Une personne, deux patrimoines
Distinguer le pro du perso
Ce nouveau statut opère la séparation du patrimoine (un ensemble de biens et de dettes) de l’entrepreneur individuel. Ce dernier est alors à la tête à la fois d’un patrimoine personnel et d’un patrimoine professionnel liée à ses activités professionnelles. L’objectif du législateur étant de protéger le premier des créanciers liés à l'activité professionnelle en cas d'apparition de difficultés financières et d'une procédure collective. Pour savoir si le bien fait partie du patrimoine professionnel, il convient de vérifier s’il est utile à l’activité professionnelle. Ce nouveau statut s’applique à tout exploitant individuel qui n’exerce pas son activité dans une société et qui n’aurait pas opté pour le régime de l’entrepreneur individuel à responsabilité limitée (EIRL). Aucune formalité n’est à réaliser. S’il n’est désormais plus possible de créer d’EIRL avec cette réforme, celles déjà créées avant le 15 mai, date d’entrée en vigueur de la réforme, subsistent.
La loi ne prévoit pas de rétroactivité. Les exploitants installés avant le 15 mai 2022 ne seraient soumis à ce nouveau régime que pour les créances de leur activité professionnelle nées à compter du 15 mai 2022.

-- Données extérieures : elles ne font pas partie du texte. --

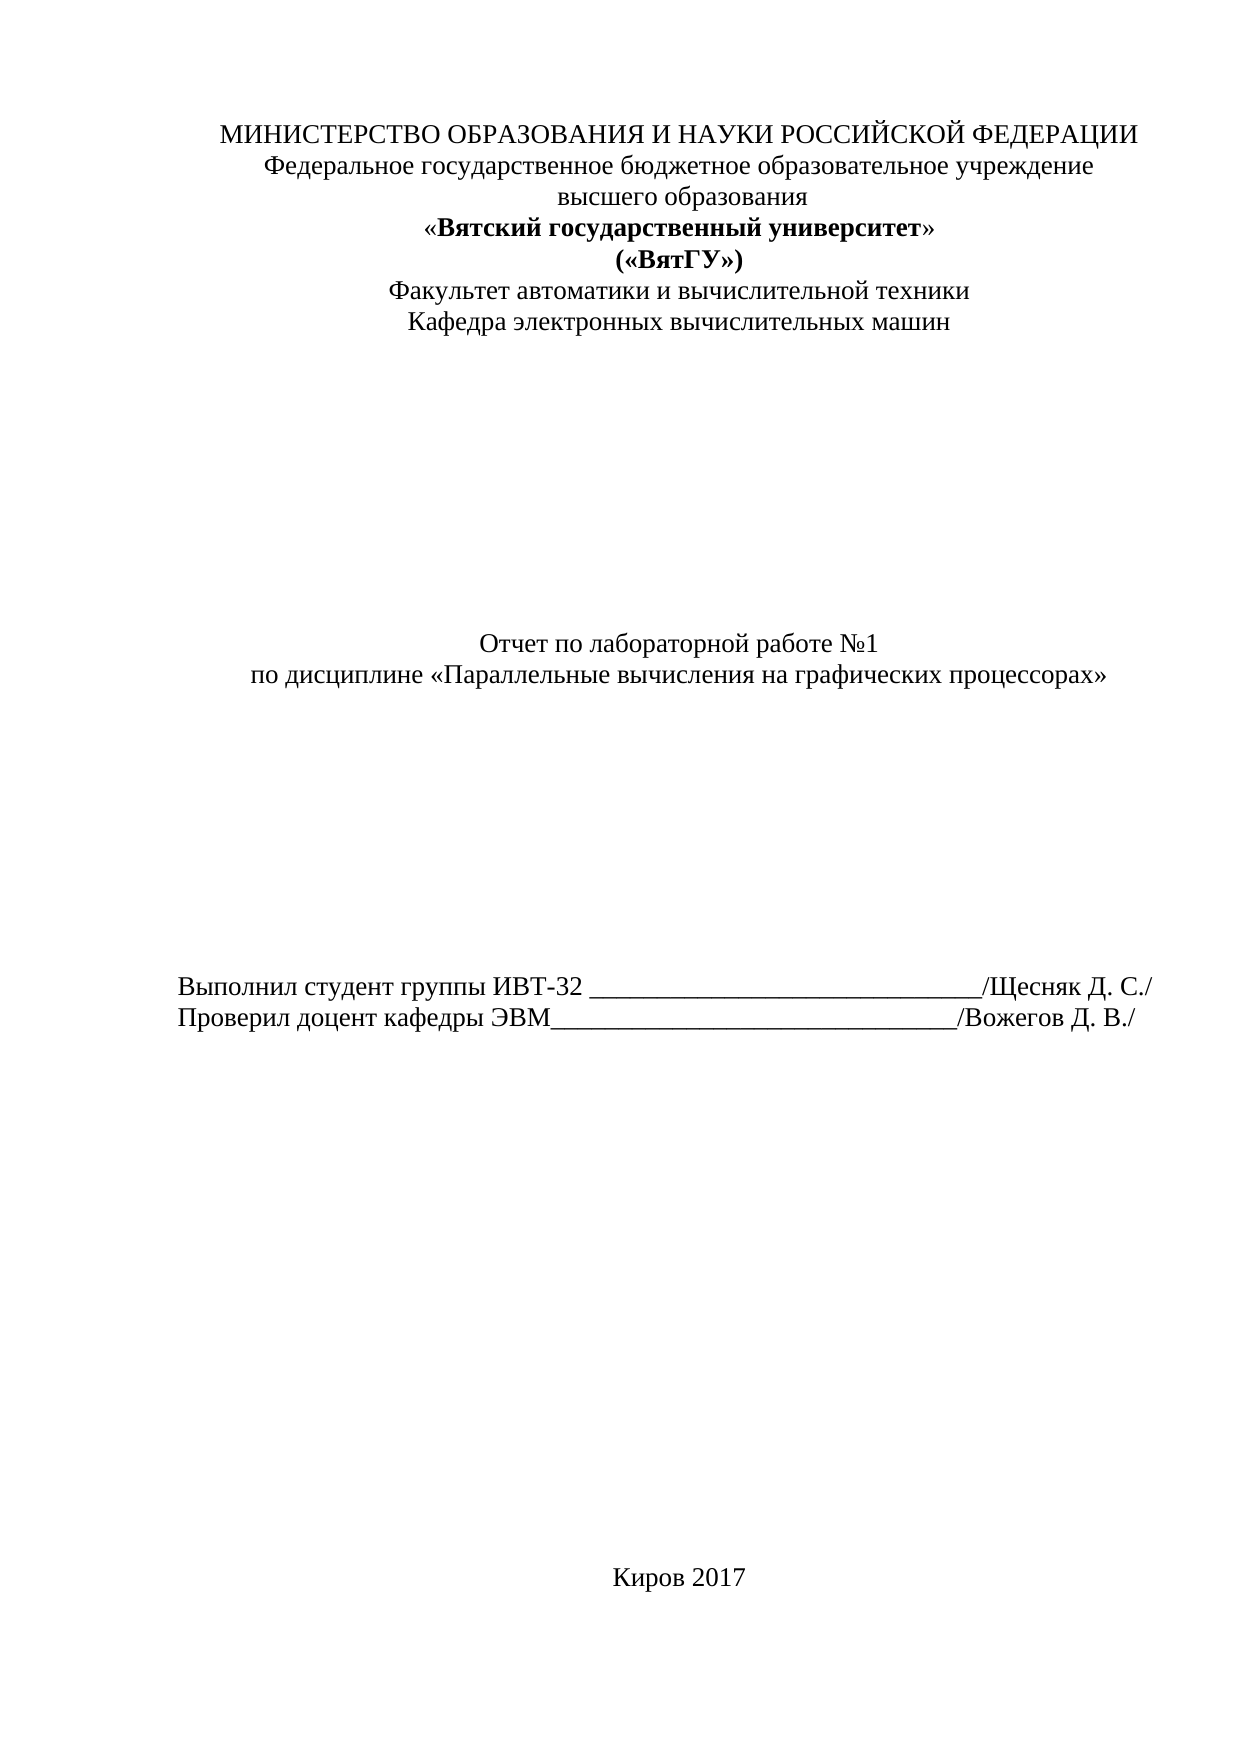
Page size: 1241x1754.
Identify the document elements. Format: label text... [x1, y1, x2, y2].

text Федеральное государственное бюджетное образовательное учреждение [177, 149, 1181, 180]
text («ВятГУ») [177, 243, 1181, 274]
text Кафедра электронных вычислительных машин [177, 305, 1181, 336]
text Выполнил студент группы ИВТ-32 _____________________________/Щесняк Д. С./ [177, 970, 1181, 1001]
text МИНИСТЕРСТВО ОБРАЗОВАНИЯ И НАУКИ РОССИЙСКОЙ ФЕДЕРАЦИИ [177, 118, 1181, 149]
text Проверил доцент кафедры ЭВМ______________________________/Вожегов Д. В./ [177, 1001, 1181, 1032]
text Факультет автоматики и вычислительной техники [177, 274, 1181, 305]
text «Вятский государственный университет» [177, 212, 1181, 243]
text высшего образования [177, 180, 1181, 212]
text Отчет по лабораторной работе №1 [177, 627, 1181, 658]
text по дисциплине «Параллельные вычисления на графических процессорах» [177, 658, 1181, 689]
text Киров 2017 [177, 1562, 1181, 1593]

L’épineuse question des biens mixtes
Si la réforme est jugée incomplète par plusieurs observateurs du droit, elle l’est particulièrement concernant les biens mixtes, ces biens qui sont à la fois utilisés à des fins personnelles et professionnelles (comme une voiture qui servirait pour la ferme et les trajets de la famille). Presque rien n’est dit dans la loi mis à part pour le cas où une partie de la résidence principale servirait à l’activité professionnelle, typiquement la pièce qui serait utilisée en tant que bureau pour la ferme par exemple. Seule cette pièce serait alors saisissable par les créanciers professionnels. « Cela pose des questions que la loi ne résout pas. Quand l’entrepreneur voudra vendre sa maison, devra-t-il solliciter l’autorisation de tous ses créanciers professionnels ? Diverses questions de cet ordre se poseront ainsi lors d'opérations patrimoniales à venir », prévient Guillaume Favoreu, expert chez Optimes.
La renonciation au statut
Dans l’intérêt du créancier
Si il est automatique, le mur séparant les deux patrimoines de l’exploitant n’est pas pour autant infranchissable pour un créancier professionnel. L’entrepreneur individuel pourra renoncer à la protection de son patrimoine personnel sur demande d’un créancier et seulement pour la dette qui le lie à ce dernier. L’intérêt pour l’exploitant est de pouvoir offrir les garanties demandées par le créancier en vue d'obtenir le financement de son activité.
Le sort des biens communs
L’agriculteur marié sous un régime de communauté qui renonce à la protection de son patrimoine personnel s’engage aussi sur tous ses biens communs. Une décision qui n’est pas sans incidence sur les affaires du couple et qui peut être prise sans l’autorisation de l’autre conjoint. Mais encore une fois ici la loi n’a pas tout prévu comme l’expliquait Hervé Lecuyer, professeur à l’Université de Panthéon-Assas lors d’une conférence organisée le 22 juin par l’Université de Montpellier. « En cas de procédure collective, un créancier professionnel ne pourra saisir que les actifs du patrimoine professionnel selon les règles du Code de commerce. Mais avec l’application des règles des régimes matrimoniaux, il va pouvoir saisir tous les biens communs. L’articulation entre les deux régimes juridiques qui n’a pas été pensée n’est pas possible », souligne l’universitaire avant de conclure : « Un conseil, si vous êtes entrepreneur, ne vous mariez pas ».